Young Taiwanese activists have tied themselves up in chains, blocked mountain roads, scaled fences and thrown red paint balloons in a wave of anti-China sentiment likely to turn politics on its head in January’s presidential election.
An energetic and fast-growing youth movement has been united in suspicion of economic and cultural dependence on China.
“When my generation comes of age, Taiwan’s cross-strait attitude is going to be very different,” student movement leader Huang Yen-ju said. “We want China to treat us like a country.”
President Ma Ying-jeou (馬英九) of the Chinese Nationalist Party (KMT) has signed a series of trade and economic pacts with China, though there have been no political talks and suspicions persist on both sides, especially in proudly democratic Taiwan.
Democratic Progressive Party (DPP) presidential candidate Tsai Ing-wen (蔡英文) is running about 10 percentage points ahead in opinion polls, but they can be inaccurate, particularly as her KMT rival has not been officially nominated and the elections are still months away.
Asked about the January election, a spokesman for China’s Taiwan Affairs Office said: “We welcome any Taiwanese party or person, as long as they oppose Taiwan independence.”
The trouble for China is that independence is exactly what Taiwan’s youth movement wants.
Taiwanese activists in their teens and 20s have taken to the streets en masse in recent months, brandishing banners, shouting slogans, scuffling with police and attempting to force their way into government offices.
The scale and duration, while small when compared with the pro-democracy demonstrations in Hong Kong, reflect the same fears about Beijing’s “one country, two systems” formula under which Hong Kong, a former British colony, returned to Chinese rule 18 years ago and which Beijing has suggested as a model for Taiwan.
“Throwing paint is a favorite tactic — it sends a vivid message, but isn’t hurting anyone,” said Chang Chao-lin (張兆林), head of the youth delegation of the Taiwan Solidarity Union (TSU).
Grievances range from the opening of Chinese flight paths over Taiwanese airspace to Taiwan’s application to join the Beijing-backed Asian Infrastructure Investment Bank and to planned changes to the national curriculum guidelines. These include labeling China “the mainland” and relegating significant events in recent Taiwanese history to sideshows, some students say.
In the latest outburst, Yu Teng-jay (游騰傑) threw balloons of red paint against the wall of the Ministry of Education in Taipei last week.
“These curriculum changes are slanted toward a Chinese view of the world,” Yu, 18, said.
Beijing has proclaimed youth outreach a critical plank of it plans for reconciliation, but China’s reputation among young Taiwanese appears to be in inexorable decline.
A main plank of Ma’s administration, a pact which would have opened much of Taiwan’s service sector to Chinese investment, sparked a three-week occupation of the legislative chamber by young activists last year.
The protest, dubbed the Sunflower movement, ignited a wave of demonstrations against the KMT and its amity to China.

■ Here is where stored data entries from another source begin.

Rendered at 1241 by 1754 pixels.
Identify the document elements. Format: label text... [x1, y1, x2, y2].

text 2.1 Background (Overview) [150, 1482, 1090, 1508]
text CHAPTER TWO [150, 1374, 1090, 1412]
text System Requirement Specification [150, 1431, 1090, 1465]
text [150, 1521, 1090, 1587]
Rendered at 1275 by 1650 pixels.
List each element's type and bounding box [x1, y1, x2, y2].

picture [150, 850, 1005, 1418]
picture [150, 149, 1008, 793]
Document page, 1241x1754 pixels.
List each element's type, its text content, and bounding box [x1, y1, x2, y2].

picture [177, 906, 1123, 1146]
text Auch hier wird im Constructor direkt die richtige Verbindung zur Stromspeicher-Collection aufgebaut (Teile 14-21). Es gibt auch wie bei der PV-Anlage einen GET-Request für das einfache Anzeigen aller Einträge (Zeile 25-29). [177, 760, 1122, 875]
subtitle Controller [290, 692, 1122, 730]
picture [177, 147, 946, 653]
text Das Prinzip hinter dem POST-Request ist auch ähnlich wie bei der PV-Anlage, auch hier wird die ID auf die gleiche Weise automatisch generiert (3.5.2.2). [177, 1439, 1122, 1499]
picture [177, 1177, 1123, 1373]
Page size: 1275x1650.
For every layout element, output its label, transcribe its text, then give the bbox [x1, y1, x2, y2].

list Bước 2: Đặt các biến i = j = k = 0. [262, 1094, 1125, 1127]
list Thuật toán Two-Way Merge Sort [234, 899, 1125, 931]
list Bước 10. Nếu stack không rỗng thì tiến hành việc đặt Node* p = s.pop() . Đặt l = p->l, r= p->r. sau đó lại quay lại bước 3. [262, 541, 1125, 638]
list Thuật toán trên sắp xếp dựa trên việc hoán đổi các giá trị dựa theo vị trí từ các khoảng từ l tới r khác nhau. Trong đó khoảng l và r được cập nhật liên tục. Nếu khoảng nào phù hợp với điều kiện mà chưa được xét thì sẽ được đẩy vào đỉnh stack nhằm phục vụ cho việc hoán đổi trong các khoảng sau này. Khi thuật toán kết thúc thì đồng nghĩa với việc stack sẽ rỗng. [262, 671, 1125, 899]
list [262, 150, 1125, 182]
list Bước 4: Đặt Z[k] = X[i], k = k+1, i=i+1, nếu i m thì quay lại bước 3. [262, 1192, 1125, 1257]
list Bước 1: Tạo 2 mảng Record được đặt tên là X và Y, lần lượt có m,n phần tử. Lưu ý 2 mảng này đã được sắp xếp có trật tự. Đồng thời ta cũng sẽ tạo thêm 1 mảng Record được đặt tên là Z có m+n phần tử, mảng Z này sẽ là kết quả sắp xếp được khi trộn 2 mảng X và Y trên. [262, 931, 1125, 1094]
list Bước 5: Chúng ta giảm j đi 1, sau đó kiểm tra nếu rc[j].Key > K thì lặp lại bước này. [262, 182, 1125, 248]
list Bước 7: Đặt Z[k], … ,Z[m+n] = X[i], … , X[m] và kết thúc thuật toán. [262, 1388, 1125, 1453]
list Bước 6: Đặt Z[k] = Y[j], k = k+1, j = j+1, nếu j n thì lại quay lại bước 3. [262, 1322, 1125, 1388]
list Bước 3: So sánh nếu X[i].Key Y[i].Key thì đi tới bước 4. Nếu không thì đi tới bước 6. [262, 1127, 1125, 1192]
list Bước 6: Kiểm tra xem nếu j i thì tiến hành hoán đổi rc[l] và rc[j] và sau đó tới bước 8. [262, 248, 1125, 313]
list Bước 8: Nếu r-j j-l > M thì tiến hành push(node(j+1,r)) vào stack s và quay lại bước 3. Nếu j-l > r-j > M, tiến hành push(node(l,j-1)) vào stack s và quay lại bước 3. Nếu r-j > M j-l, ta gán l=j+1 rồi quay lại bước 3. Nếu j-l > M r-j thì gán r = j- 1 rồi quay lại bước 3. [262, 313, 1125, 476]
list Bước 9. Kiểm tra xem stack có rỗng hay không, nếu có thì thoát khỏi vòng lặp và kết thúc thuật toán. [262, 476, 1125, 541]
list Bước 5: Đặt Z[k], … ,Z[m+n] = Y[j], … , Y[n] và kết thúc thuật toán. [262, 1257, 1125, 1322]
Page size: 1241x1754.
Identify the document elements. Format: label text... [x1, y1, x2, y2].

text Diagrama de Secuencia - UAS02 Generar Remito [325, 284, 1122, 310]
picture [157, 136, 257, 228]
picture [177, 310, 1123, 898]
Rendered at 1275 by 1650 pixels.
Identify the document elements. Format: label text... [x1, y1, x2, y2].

Chang said youth was a new focus for the TSU, which uses social media to organize rallies, including one against a visiting Chinese official which led to scuffles and left one man with a dislocated arm.
This upheaval is spilling over into voting behavior, pollsters say.
In local elections last year, support among 20 to 29-year-olds for pro-independence parties saw a 10 percent rise over the previous election cycle, far outstripping a comparable boost among their elders, according to Academia Sinica.
The data also showed the proportion of young people calling themselves “Taiwanese” versus “Chinese” was the highest among all age brackets.
Similarly, in a hypothetical face-off between Tsai and her presumptive opponent, KMT hopeful Hung Hsiu-chu (洪秀柱), in next year’s elections, 20 and 30-somethings supported Tsai by a greater than 20 percent margin, a poll by local broadcaster TVBS showed.
“China clearly wants to take Taiwan, so why should we be more open toward them?” high-school student Fang Xin-jie, 17, asked. “It will only make us more dependent.”